La justicia y José Ramón
El juicio a que está abocado puede llevarse a cabo sin necesidad de tenerlo retenido en una cárcel sin haber sido juzgado y condenado, con desprecio a la debida presunción de inocencia.
Hace pocos días leí un bien ponderado artículo del jurista Cristóbal Rodríguez Gómez, publicado en Diario Libre, en el que destaca que el 60% de todos los presos de nuestras cárceles son preventivos. En 2005 esta cifra llegaba al 49% del total. Y era alta.
El doctor Rodríguez Gómez cita el “Informe sobre el Estado de la Reforma Procesal Penal en la República Dominicana”, publicado en 2006, que dice: “No está tan claro que en el contexto actual el ministerio público esté respetando la excepcionalidad en el uso de las medidas y mucho menos claro está que los jueces estén efectuando un control estricto sobre las condiciones para su procedencia”.
Eso se decía 17 años atrás. Ahora puede decirse lo mismo.
El asunto es sencillo. Nadie debe ser privado de su libertad antes de ser sentenciado en juicio oral y contradictorio, con todas las garantías procesales, salvo casos muy especiales por la peligrosidad del acusado.
Cuando lo excepcional se convierte en la norma se corre el riesgo de que la justicia sucumba, descarrilada por quienes tienen la oportunidad de ejercer sus prerrogativas desde un escritorio sin someterse a la responsabilidad de aportar pruebas contrastadas en proceso contradictorio.
Lo anterior se agrava si se da credibilidad a delaciones premiadas que tienden a aliviar el rigor que debe pesar sobre los verdaderos culpables y a condenar en compensación a meros chivos expiatorios.
Que los expedientes sean complejos no es excusa para coartar los derechos de los imputados. En todo caso, es preferible someterlos a restricción domiciliaria o a controles periódicos, en vez de mantenerlos en recintos carcelarios atestados e insanos.
Dentro de ese panorama es alentador observar el respeto con que el poder ejecutivo contempla las ejecutorias del poder judicial. Es uno de sus mayores emblemas.
Dada esa afortunada circunstancia es legítimo preguntarse si nuestro aparato judicial no estará desaprovechando la ventana que se le ha abierto para impulsar su consolidación institucional como órgano independiente.
Y cuestionarse si no estará escondiendo sus limitaciones y carencias mediante el artilugio de aparentar contundencia, a través de la preparación de procesos que no se sostienen en base al espíritu de las leyes y que al llegar a los estrados se caen por inconsistentes.

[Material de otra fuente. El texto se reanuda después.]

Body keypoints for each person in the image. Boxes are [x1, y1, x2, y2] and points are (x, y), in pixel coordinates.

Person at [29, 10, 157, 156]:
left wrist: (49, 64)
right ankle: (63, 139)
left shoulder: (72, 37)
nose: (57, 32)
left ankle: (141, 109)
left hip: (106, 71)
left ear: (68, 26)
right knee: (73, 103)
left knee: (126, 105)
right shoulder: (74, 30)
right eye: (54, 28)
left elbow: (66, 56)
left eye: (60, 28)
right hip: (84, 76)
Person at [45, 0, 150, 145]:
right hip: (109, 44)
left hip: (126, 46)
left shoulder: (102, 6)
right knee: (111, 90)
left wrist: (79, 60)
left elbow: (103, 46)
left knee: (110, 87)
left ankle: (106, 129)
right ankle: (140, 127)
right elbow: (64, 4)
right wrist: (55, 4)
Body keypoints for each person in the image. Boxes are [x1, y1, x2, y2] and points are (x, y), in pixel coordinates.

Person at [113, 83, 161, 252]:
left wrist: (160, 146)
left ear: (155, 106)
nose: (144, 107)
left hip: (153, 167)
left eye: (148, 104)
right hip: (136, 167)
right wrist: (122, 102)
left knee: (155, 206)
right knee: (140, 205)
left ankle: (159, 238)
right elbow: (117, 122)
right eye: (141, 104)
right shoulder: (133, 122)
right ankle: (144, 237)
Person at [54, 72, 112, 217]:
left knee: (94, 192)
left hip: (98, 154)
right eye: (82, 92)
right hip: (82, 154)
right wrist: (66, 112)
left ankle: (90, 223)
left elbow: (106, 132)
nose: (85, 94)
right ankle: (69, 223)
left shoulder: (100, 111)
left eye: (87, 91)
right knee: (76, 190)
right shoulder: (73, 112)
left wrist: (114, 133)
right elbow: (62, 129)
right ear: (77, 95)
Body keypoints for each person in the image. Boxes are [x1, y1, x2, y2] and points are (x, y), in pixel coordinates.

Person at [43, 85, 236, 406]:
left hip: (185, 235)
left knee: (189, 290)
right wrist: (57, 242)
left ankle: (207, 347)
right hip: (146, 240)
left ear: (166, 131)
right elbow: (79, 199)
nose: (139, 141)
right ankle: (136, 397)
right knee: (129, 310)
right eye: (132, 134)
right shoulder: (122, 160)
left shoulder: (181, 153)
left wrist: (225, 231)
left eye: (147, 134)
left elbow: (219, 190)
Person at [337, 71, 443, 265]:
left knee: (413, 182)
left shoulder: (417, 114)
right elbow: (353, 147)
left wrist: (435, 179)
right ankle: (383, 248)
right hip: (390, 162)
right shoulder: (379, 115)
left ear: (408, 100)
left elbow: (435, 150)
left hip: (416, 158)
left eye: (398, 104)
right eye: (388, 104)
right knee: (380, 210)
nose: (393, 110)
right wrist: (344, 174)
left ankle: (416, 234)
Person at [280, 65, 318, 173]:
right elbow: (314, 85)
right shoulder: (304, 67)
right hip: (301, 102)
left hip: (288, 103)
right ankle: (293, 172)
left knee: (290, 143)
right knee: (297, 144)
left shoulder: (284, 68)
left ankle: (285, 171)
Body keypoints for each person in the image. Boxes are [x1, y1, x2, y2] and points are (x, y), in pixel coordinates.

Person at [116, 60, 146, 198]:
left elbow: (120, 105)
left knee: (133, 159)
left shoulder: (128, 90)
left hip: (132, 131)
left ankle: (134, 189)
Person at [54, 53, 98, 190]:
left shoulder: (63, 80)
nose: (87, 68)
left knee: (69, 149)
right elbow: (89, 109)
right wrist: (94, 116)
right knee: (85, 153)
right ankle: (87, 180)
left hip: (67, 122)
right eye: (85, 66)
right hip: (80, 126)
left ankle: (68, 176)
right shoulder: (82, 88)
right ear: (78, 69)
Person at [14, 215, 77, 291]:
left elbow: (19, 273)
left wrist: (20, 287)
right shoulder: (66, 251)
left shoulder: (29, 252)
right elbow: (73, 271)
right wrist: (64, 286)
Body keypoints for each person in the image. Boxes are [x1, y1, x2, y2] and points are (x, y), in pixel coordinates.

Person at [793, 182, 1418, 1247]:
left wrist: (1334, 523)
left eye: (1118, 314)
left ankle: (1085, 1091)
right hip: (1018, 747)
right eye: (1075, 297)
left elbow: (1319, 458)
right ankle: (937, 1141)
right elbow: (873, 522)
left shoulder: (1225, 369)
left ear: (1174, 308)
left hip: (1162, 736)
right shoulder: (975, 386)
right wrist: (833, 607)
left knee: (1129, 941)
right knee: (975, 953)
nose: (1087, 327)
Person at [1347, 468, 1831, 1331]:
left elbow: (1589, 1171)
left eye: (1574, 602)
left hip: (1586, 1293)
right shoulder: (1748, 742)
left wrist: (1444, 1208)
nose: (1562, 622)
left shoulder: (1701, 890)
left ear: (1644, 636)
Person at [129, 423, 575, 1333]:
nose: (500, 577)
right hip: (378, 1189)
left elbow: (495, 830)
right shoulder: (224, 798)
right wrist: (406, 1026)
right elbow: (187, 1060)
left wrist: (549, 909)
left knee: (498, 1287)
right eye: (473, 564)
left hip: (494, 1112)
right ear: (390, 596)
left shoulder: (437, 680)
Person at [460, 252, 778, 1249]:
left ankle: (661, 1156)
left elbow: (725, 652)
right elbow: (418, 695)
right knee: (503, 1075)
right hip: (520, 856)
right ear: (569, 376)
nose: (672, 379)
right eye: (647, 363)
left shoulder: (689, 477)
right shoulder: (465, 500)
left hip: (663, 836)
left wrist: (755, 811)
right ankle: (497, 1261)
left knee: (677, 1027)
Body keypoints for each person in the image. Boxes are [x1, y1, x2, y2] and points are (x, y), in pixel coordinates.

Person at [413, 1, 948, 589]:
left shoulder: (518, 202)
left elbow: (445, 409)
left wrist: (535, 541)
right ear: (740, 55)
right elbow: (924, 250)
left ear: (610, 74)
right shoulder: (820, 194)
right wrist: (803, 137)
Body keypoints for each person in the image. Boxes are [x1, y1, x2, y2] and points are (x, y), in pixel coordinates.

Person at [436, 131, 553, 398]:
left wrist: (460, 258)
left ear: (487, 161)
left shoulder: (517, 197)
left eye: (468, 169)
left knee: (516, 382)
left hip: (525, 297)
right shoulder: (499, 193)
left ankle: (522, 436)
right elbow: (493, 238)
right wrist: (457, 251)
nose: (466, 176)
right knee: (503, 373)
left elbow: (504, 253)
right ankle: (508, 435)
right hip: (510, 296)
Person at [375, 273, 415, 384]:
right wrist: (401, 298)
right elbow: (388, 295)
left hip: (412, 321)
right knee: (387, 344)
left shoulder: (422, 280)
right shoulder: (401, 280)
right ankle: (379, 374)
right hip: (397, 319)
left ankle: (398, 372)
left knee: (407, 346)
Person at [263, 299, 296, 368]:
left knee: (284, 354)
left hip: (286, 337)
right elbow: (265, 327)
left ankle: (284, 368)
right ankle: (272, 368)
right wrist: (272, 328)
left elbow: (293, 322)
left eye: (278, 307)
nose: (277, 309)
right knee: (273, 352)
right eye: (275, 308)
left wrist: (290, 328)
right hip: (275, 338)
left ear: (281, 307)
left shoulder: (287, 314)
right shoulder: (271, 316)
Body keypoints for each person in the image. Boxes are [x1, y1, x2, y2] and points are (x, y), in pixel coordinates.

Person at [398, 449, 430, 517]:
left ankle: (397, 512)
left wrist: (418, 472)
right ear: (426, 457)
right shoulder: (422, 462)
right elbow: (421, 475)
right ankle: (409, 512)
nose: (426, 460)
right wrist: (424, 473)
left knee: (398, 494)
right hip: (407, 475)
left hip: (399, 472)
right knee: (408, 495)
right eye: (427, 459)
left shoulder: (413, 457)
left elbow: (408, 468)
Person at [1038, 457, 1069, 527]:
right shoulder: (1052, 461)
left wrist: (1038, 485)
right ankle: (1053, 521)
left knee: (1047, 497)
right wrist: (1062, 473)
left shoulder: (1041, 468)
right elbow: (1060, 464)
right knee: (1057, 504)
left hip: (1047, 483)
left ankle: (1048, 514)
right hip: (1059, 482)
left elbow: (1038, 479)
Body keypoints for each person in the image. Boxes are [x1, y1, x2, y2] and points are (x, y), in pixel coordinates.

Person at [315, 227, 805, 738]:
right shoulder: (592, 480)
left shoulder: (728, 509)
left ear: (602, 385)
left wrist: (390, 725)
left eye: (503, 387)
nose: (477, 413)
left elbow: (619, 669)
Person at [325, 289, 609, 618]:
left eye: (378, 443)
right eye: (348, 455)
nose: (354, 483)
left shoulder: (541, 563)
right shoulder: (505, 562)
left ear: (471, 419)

Ojalá que todo sea consecuencia de la sobrecarga de trabajo que recae sobre fiscales y jueces, pues sería un duro golpe a la ciudadanía si no se cumpliera la expectativa que se tiene de fortalecimiento de ese importante poder del Estado.
En esto hay que poner en lugar aparte y encomiar los esfuerzos meritorios que realizan un puñado de sus miembros, expresar que a pesar de sus buenas intenciones resultan insuficientes, y desear que sean ampliados, intensificados hasta conseguir la meta deseada.
Ahora entro a lo particular.
Me unen estrechos vínculos familiares y de amistad con José Ramón Peralta Fernández, exministro Administrativo de la Presidencia, hoy imputado. Durante sus 8 años de ejercicio público nunca hice alarde de estar próximo a su cercanía. Ahora que atraviesa por un calvario, despojado de su libertad, asomo mi rostro.
He leído el expediente que lo acusa. Es ingrávido. Se me hace muy cuestionable entender que con tan poca contundencia en la acusación el imputado lleve ya varios meses padeciendo la condición de preso preventivo, a sabiendas de que tiene profundo arraigo familiar, comparte valores morales de gran calado y profundidad, no existe riesgo de fuga, y la acusación que lo señala apenas se sostiene en su levedad.
En esas condiciones es difícil de asimilar que la jueza del control del proceso haya incumplido sus obligaciones de imparcialidad, como lo hizo al afectar sus derechos de revisión de la medida de coerción.
El juicio a que está abocado puede llevarse a cabo sin necesidad de tenerlo retenido en una cárcel sin haber sido juzgado y condenado, con desprecio a la debida presunción de inocencia.
La sociedad dominicana aspira a que haya una justicia imparcial, no politizada pero tampoco colocada en manos de fiscales o de jueces que propicien y dicten condenas previas al juicio, motivadas en agendas inescrutables.
Cuando el ideal de imparcialidad se diluye nadie está exento de sufrir una arbitrariedad que arruine su existencia, trátese de un infeliz carente de carga material, de un empresario acaudalado, de un político encumbrado, o de gente común. Y esto constituye un grave peligro para la sociedad.
La justicia solo será independiente y fuerte si mantiene la venda en los ojos y enarbola la vara de lo justo.